Di sisi lain, muncul produsen karet baru seperti Vietnam dan sejumlah negara di Afrika yang membuat persaingan kian ketat. Akumulasi dari permasalahan ini, ucap Alex membuat harga karet alam terus turun. Sempat mencapai 3 dolar AS per kilogram (kg) pada 2017 lalu sekarang hanya sekitar 1,3 dolar AS per kg.
Ketua UPPB Sumsel, Jumirin, mengatakan harga karet terus turun dalam beberapa tahun terakhir. Saat ini, di tingkat petani, harga karet mencapai Rp5.000 per kg untuk mereka yang menjual kepada tengkulak.
Harga yang lebih baik, kata dia, bisa diterima petani yang menjual getah ke UPPB dengan sistem lelang, di mana petani bsia mendapatkan harga Rp9.400 per kg.
"Namun demikian, harga tersebut masih jauh dari ideal karena harga karet seharusnya Rp 10.000 per kg," kata dia.

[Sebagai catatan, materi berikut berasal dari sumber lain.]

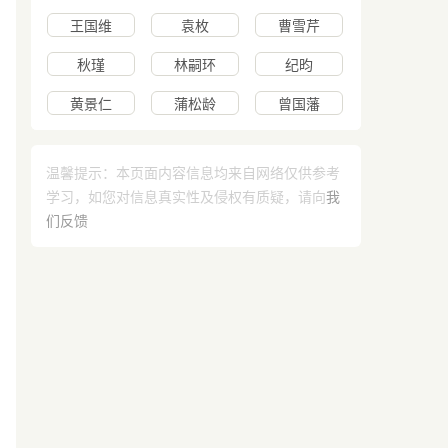
王国维
袁枚
曹雪芹
秋瑾
林嗣环
纪昀
黄景仁
蒲松龄
曾国藩
温馨提示：本页面内容信息均来自网络仅供参考
学习，如您对信息真实性及侵权有质疑，请向
我
们反馈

Dengan beragam permasalahan seperti ini, tidak heran beberapa petani memutuskan untuk beralih dari tanaman karet ke tanaman perkebunan yang lebih menguntungkan contohnya kelapa sawit yang dalam beberapa waktu terakhir harganya jauh lebih baik daripada karet.
Jumirin berharap agar pemerintah memberikan subsidi agar petani bersemangat kembali menanam karet. Misalnya subsidi pupuk atau adanya perbaikan harga.
"Jika tidak ada intervensi dari pemerintah, bukan tidak mungkin produktivitas karet di Sumsel akan menurun seiring dengan beralihnya petani karet ke tanaman lain," katanya.